If you’ve ever tried getting a squirrel to pose for a photograph, you’ll know it’s not easy.
Armed with his new camera, my six-year-old nephew Jack was snapping away at everything, from a large twig to his mud-splattered wellies, as we took a Sunday afternoon walk around Shipley Glen.
Spotting a squirrel scurrying up a tree, he pointed his camera vaguely in the right direction. The squirrel stopped, teasingly, then disappeared behind a branch, just as Jack clicked.
He’d just added ‘stark tree trunk’ to his collection of photographs.
Shipley Glen is great for a bracing walk. We walked from the back of the Old Glen House, along winding woodland paths and back up again. It’s a popular route – we passed other walkers, a horse
rider and a couple of exhausted-looking cyclists taking a breather from an uphill stretch – and there are paths leading off in various directions, depending how far you want to walk. We blew the
cobwebs away with a 40-minute walk and a scramble over the rocks before making our way down to the Shipley Glen Tramway.
There’s something dreamlike about walking towards the tramway. With its gateway festooned with fairy lights, it’s like entering a woodland grotto, an enchanting place where a sudden rustle of
leaves might just be a pair of imps darting about. Now that would be something for Jack to capture on his camera… He and his brother Sam, seven, love the tramway. An hour or so earlier they’d been
playing virtual ten-pin bowling on the Wii, so it was heartening to see them all excited about a funicular railway which has been enjoyed by generations of children over the past 114 years.
The oldest working cable tramway in Britain, it’s run by a dedicated team of volunteers who sell tickets, serve in the sweet shop, staff the museum, maintain the platforms and help with engineering
work. Six trained drivers operate the tramway.
I used to enjoy visiting the little funfair at the top of the tramway; it was a sad day when that closed down. I think I once braved the bone-shaking aerial glide.
The fairground rides were installed by Baildon entrepreneur Sam Wilson, who opened the tramway in May 1895 to bring visitors up the hill. It proved popular with Victorian and Edwardian day-trippers
– on Easter Monday 1915 there were said to be 17,000 visitors!
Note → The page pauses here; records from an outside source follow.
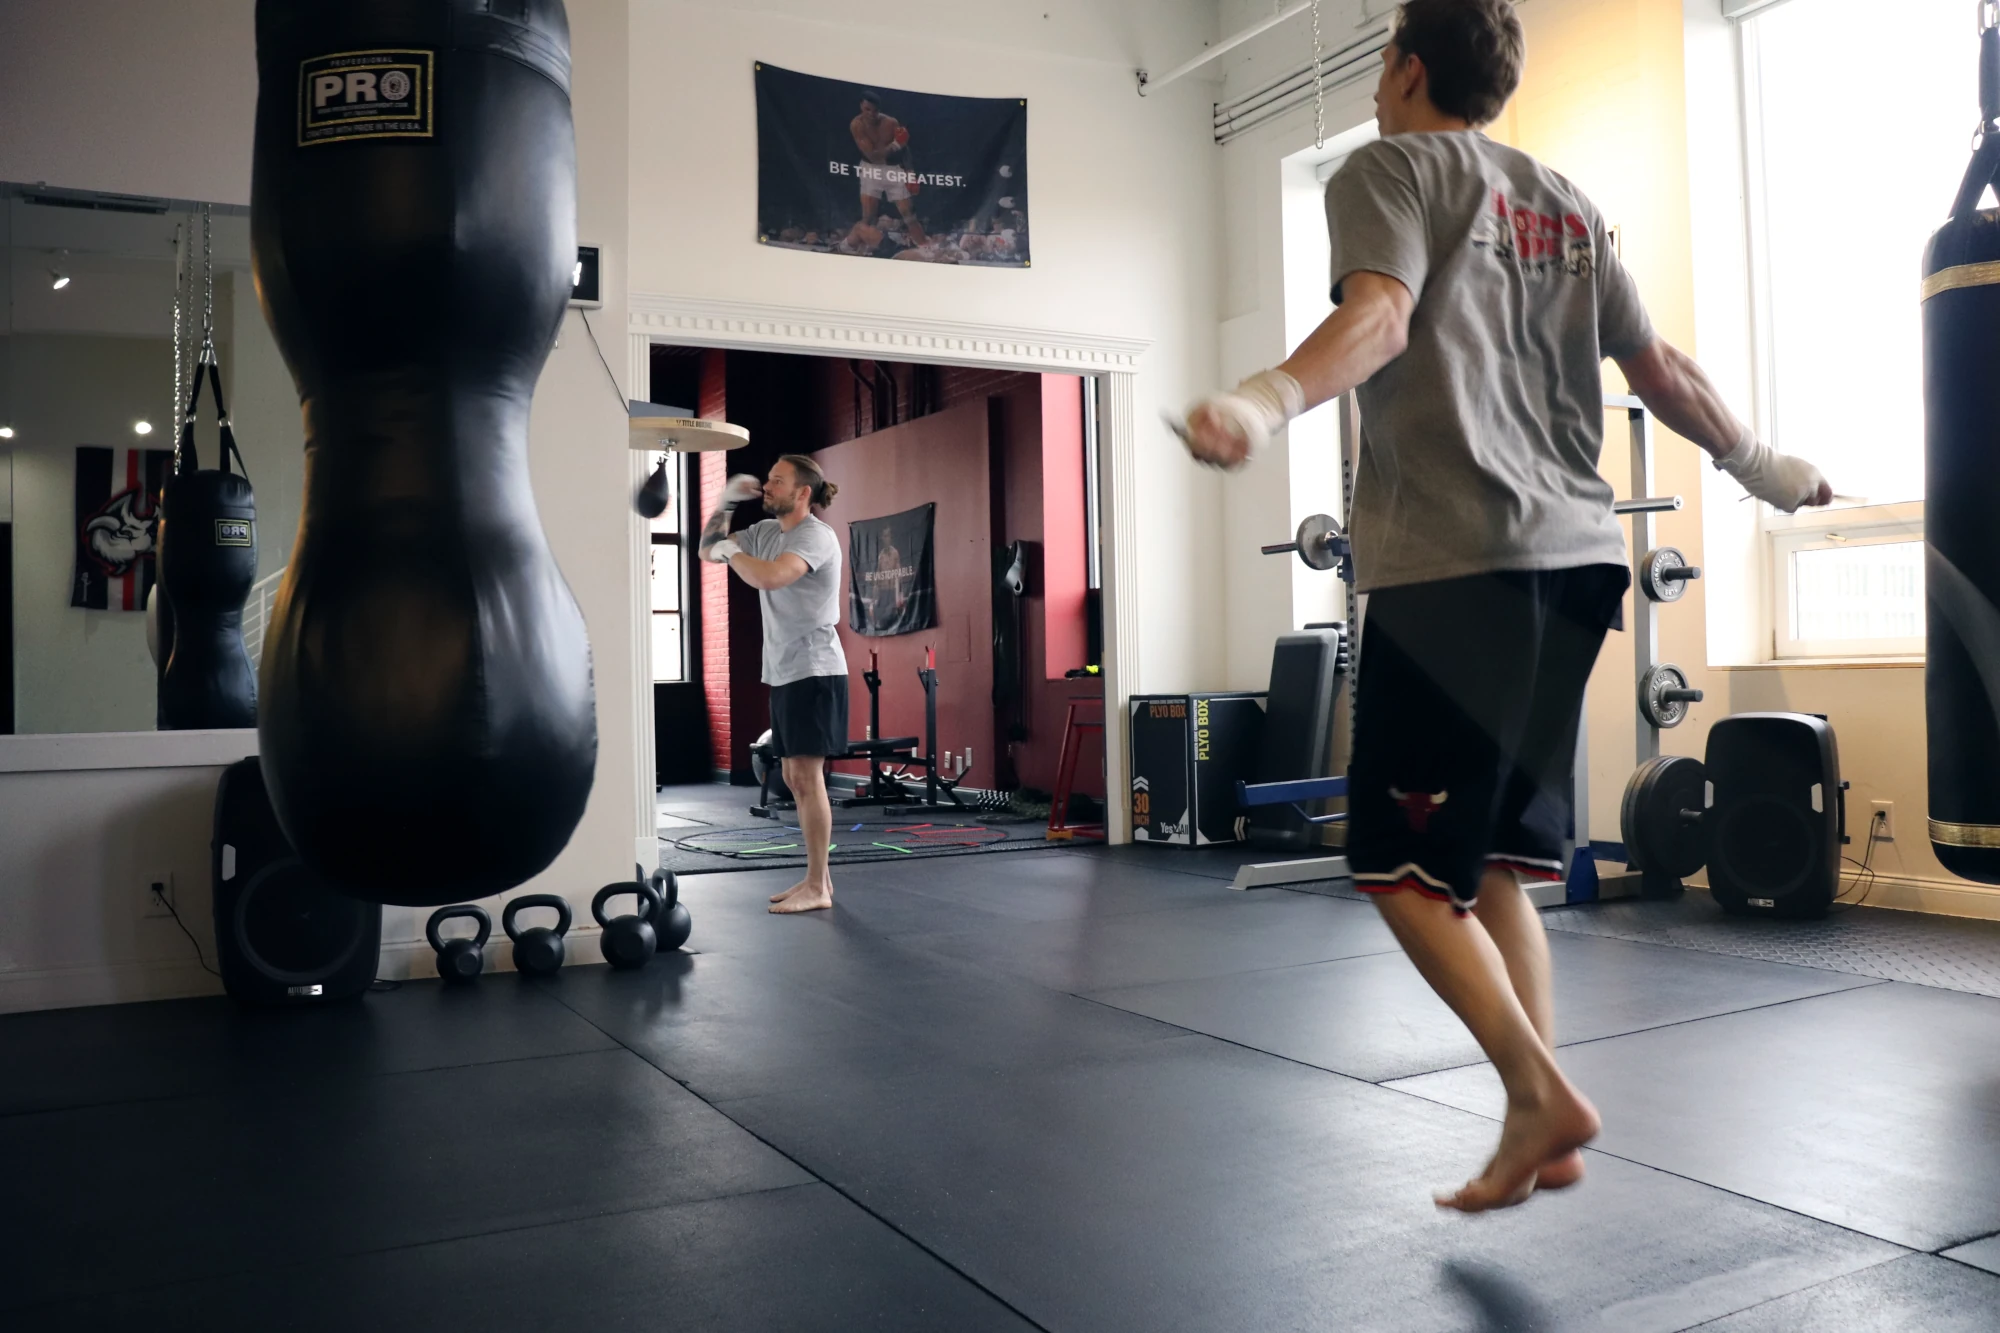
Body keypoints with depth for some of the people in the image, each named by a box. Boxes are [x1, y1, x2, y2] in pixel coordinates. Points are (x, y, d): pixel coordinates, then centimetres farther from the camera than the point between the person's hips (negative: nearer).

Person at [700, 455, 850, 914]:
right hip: (784, 673, 9)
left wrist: (730, 550, -12)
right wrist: (725, 501, 6)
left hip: (813, 672, -9)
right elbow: (708, 550, 19)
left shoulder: (816, 536, -14)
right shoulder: (766, 531, 12)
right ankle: (817, 877, 20)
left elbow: (769, 576, -31)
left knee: (806, 775, -9)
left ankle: (817, 888, -4)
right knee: (796, 778, 12)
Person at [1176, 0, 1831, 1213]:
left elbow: (1379, 319, -18)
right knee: (1494, 859, 13)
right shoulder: (1565, 203, 22)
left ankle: (1541, 1096, -6)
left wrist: (1272, 400, -36)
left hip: (1454, 563, -7)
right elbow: (1661, 368, 21)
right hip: (1577, 557, 7)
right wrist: (1760, 465, 35)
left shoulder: (1390, 169, 3)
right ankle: (1544, 1129, 13)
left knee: (1403, 862, 0)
“There used to be a bear up here, and a lion,” said Sam, as we queued for our tickets. I looked at him blankly until I realised he was referring to the Pleasure Grounds menagerie that was here in
the early 20th century. On our last visit we’d seen old photographs of it in the museum.
Clutching our tickets, we waited for the tram to climb the hill. Initially powered by a gas engine then oil, it was converted to electric in the 1920s. It’s a funicular railway, but the style of
cars makes it more of a tramway.
As one tram descended, the other passed it coming up. “It’s here!” cried Jack. It was pretty busy but we managed to get seats at the front and, after a cry of “Hold tight!” we were off. It’s a
lovely little ride through a pretty woodland which is covered in a carpet of bluebells each spring.
At the bottom station is a lovely Edwardian-style bric-a-brac shop and there’s a museum housing an Aladdin’s cave of artefacts from the days when the tramway was known as ‘Bradford’s Golden Mile.’
The boys enjoyed playing on the model trolleybus and watching the original 1895 surge wheel pulling the trams downhill.
A short walk from the bottom station takes you to Saltaire, via a pleasant walk through Roberts Park. Back at the top, you’ve got the Shipley Glen walks and you can call in at the Old Glen House
which has a restaurant, gardens and children’s play area, or a cuppa and a flapjack at the pleasant tea rooms. A trip to the Shipley Glen Tramway is good for the soul.
Once Victorians flocked here in droves to breathe in lungfuls of fresh air and stretch their legs – now there are Lycra-clad cyclists and families in matching fleeces spilling out of 4x4s. A
century of daytrippers treading the soil.
“I wish there was still a bear here,” said Jack wistfully as we walked towards the car. “I could take his picture.”